There was a time when I prided myself on being quite a pro at this. But after Gabe, and my long abstinence, I feel a bit uncertain of myself.

“Yeah, about that—” I begin.

“Oh, shit,” he says. “Sorry, I don’t mean to be an asshole. You definitely don’t need to seduce me. I was just—”

“No!” I say. “I still want to! I’m just not sure how to go about it. Should I order more food?”

“If I eat more you are definitely not going to want to seduce me.”

“Roger.”

“We could go inside,” he suggests. “And maybe I could kiss you?”

“I like this plan,” I say.

We stand up and he takes my hand and squeezes it, then walks me into his living room. He turns to me and opens his arms. I step into them.

He leans down and softly brushes my lips.

My entire body radiates approval. I press closer.

He takes the back of my head in his hand and kisses me deeply. And when I lean in to devour him, he puts his hands on my hips and kisses his way down my neck, then lower.

Maybe I do remember how to do this. I grab the hem of my dress and pull it up over my head. I’m not wearing a bra, and I’m aware that this sight is astonishing.

By the look on his face, he is aware too.

I reach for him. “Touch me.”

His grabs me and pulls my hips to his. His hands trace my waist, the small of my back, my rib cage, and then, deliciously, my breasts. He’s hard, and I grab his ass and press myself against him.

It feels amazing.

So amazing that I let out a jagged sound that gives me away.

“Can I take off your shirt?” I ask.

He does it himself, throwing it onto the floor like he never wants to see it again.

And nor do I, because his body is ridiculous, and all I want is to feel it against mine.

We grab each other and things get frenzied and raw, and I’m grinding my hips into his, and he’s sucking my nipples and I’m moaning and he’s moaning and his hand is tracing over my panties and I’m so wet I know I’ve soaked through them and it’s so fucking hot that I widen my legs for him and hear myself whisper “Please.”

His fingers are warm and assured, and he doesn’t stop kissing me as he strokes expertly between my legs, teasing me, and I’m whimpering and I can actually hear the sound his fingers make against me as they caress me, venture inside me, and it’s like the most erotic ASMR I’ve ever heard.

He’s biting my bottom lip and his stubble is brushing up against my face and I’m grinding myself against his fingers, the palm of his hand, and then I’m breaking completely apart.

I shudder against him and go boneless and wobbly as wave after wave of pleasure rolls through me. He catches me, holds me against him, and I can feel his hard cock and I want it inside me like I can’t remember wanting anything in this world for a long, long, long time.

I reach down and unbutton his jeans.

“Hey,” he says softly. “We don’t have to—”

“I want to,” I say, slipping my hand into his underwear and stroking the hard, hot length of him. He pulses under my hand and sucks in his breath. I pause, not sure if that gasp is a yes or a no.

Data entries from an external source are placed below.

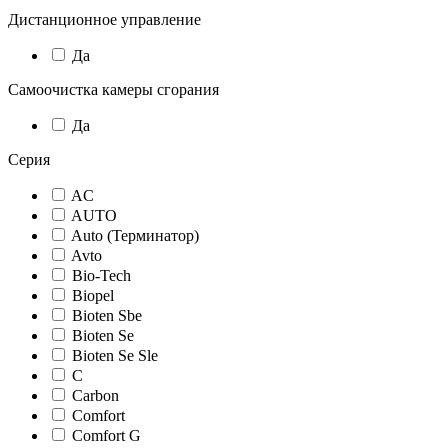
Дистанционное управление
Да
Самоочистка камеры сгорания
Да
Серия
AC
AUTO
Auto (Терминатор)
Avto
Bio-Tech
Biopel
Bioten Sbe
Bioten Se
Bioten Se Sle
C
Carbon
Comfort
Comfort G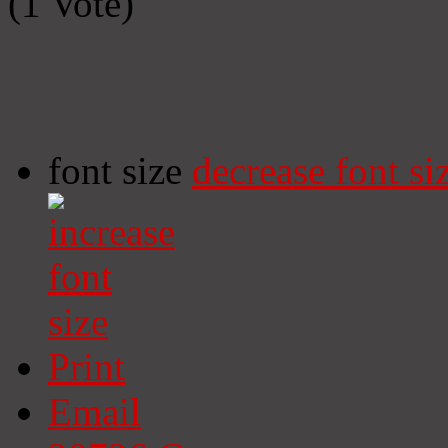
(1 Vote)
font size
decrease font si
Print
Email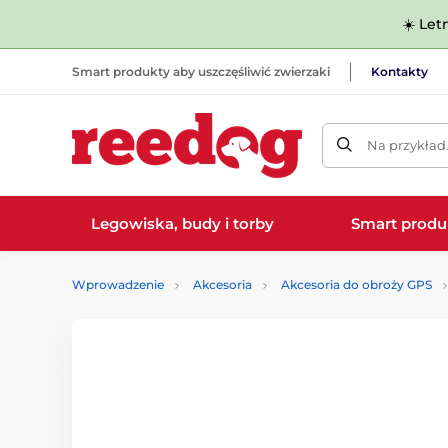
☀️ Let
Smart produkty aby uszczęśliwić zwierzaki
Kontakty
Na przykład
Legowiska, budy i torby
Smart produ
Wprowadzenie
Akcesoria
Akcesoria do obroży GPS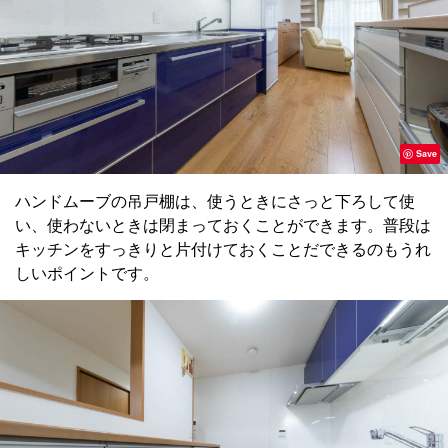
Save
ハンドムーブの吊戸棚は、使うときにさっと下ろして使
い、使わないときは閉まっておくことができます。普段は
キッチンをすっきりと片付けておくことだできるのもうれ
しいポイントです。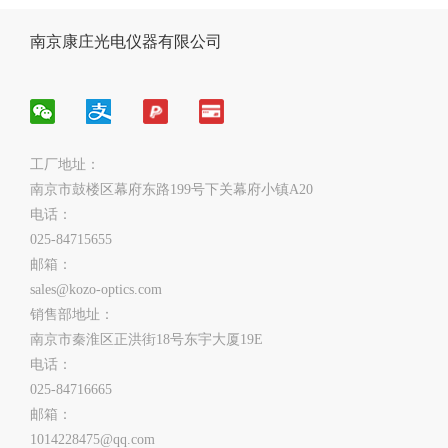
南京康庄光电仪器有限公司
工厂地址：
南京市鼓楼区幕府东路199号下关幕府小镇A20
电话：
025-84715655
邮箱：
sales@kozo-optics.com
销售部地址：
南京市秦淮区正洪街18号东宇大厦19E
电话：
025-84716665
邮箱：
1014228475@qq.com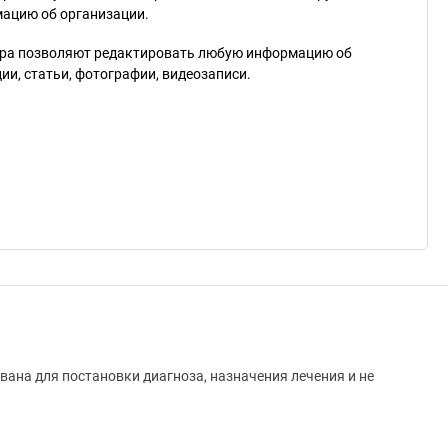
мацию об организации.
ра позволяют редактировать любую информацию об
и, статьи, фотографии, видеозаписи.
вана для постановки диагноза, назначения лечения и не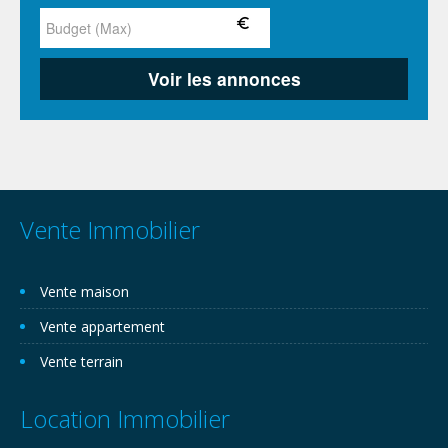
Vente Immobilier
Vente maison
Vente appartement
Vente terrain
Location Immobilier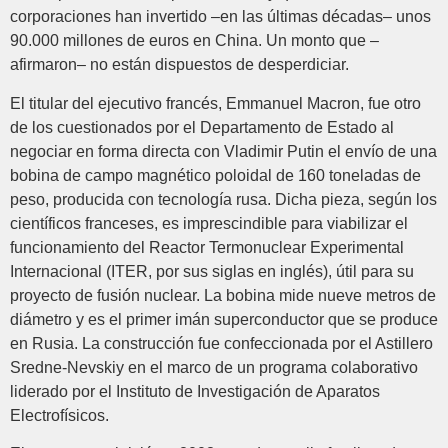
corporaciones han invertido –en las últimas décadas– unos
90.000 millones de euros en China. Un monto que –
afirmaron– no están dispuestos de desperdiciar.
El titular del ejecutivo francés, Emmanuel Macron, fue otro
de los cuestionados por el Departamento de Estado al
negociar en forma directa con Vladimir Putin el envío de una
bobina de campo magnético poloidal de 160 toneladas de
peso, producida con tecnología rusa. Dicha pieza, según los
científicos franceses, es imprescindible para viabilizar el
funcionamiento del Reactor Termonuclear Experimental
Internacional (ITER, por sus siglas en inglés), útil para su
proyecto de fusión nuclear. La bobina mide nueve metros de
diámetro y es el primer imán superconductor que se produce
en Rusia. La construcción fue confeccionada por el Astillero
Sredne-Nevskiy en el marco de un programa colaborativo
liderado por el Instituto de Investigación de Aparatos
Electrofísicos.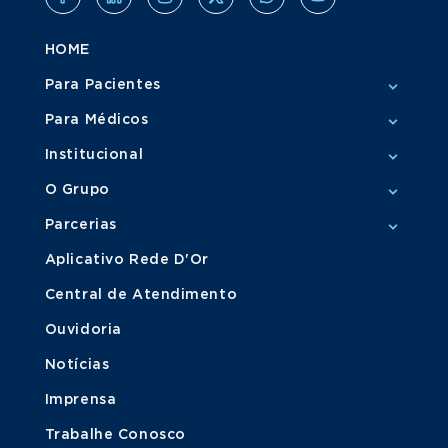
HOME
Para Pacientes
Para Médicos
Institucional
O Grupo
Parcerias
Aplicativo Rede D'Or
Central de Atendimento
Ouvidoria
Notícias
Imprensa
Trabalhe Conosco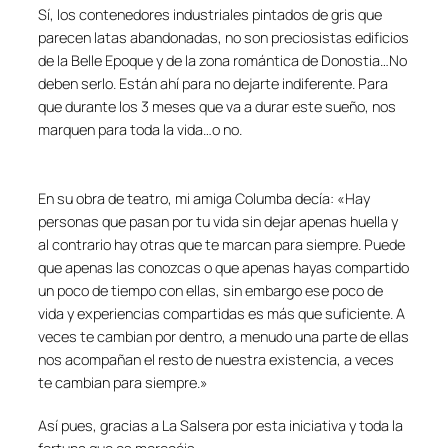
Sí, los contenedores industriales pintados de gris que
parecen latas abandonadas, no son preciosistas edificios
de la Belle Epoque y de la zona romántica de Donostia…No
deben serlo. Están ahí para no dejarte indiferente. Para
que durante los 3 meses que va a durar este sueño, nos
marquen para toda la vida…o no.
En su obra de teatro, mi amiga Columba decía: «Hay
personas que pasan por tu vida sin dejar apenas huella y
al contrario hay otras que te marcan para siempre. Puede
que apenas las conozcas o que apenas hayas compartido
un poco de tiempo con ellas, sin embargo ese poco de
vida y experiencias compartidas es más que suficiente. A
veces te cambian por dentro, a menudo una parte de ellas
nos acompañan el resto de nuestra existencia, a veces
te cambian para siempre.»
Así pues, gracias a La Salsera por esta iniciativa y toda la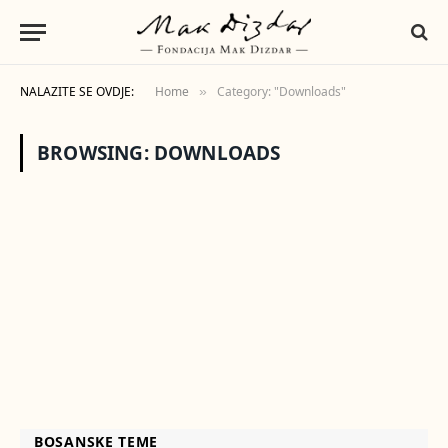
NALAZITE SE OVDJE:
Home
Category: "Downloads"
»
BROWSING:
DOWNLOADS
BOSANSKE TEME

“I mean, if you do,” I say, looking into his eyes. They’re green, almost yellow around the irises, and the intensity in them says yes at the same time that he does out loud, like he’s never wanted anything more in his life.

“Do you have a bed?” I ask.

“As it happens, I do.”

“Can I see it?”

He picks me up and I wrap my legs around him and let him carry me into the bedroom.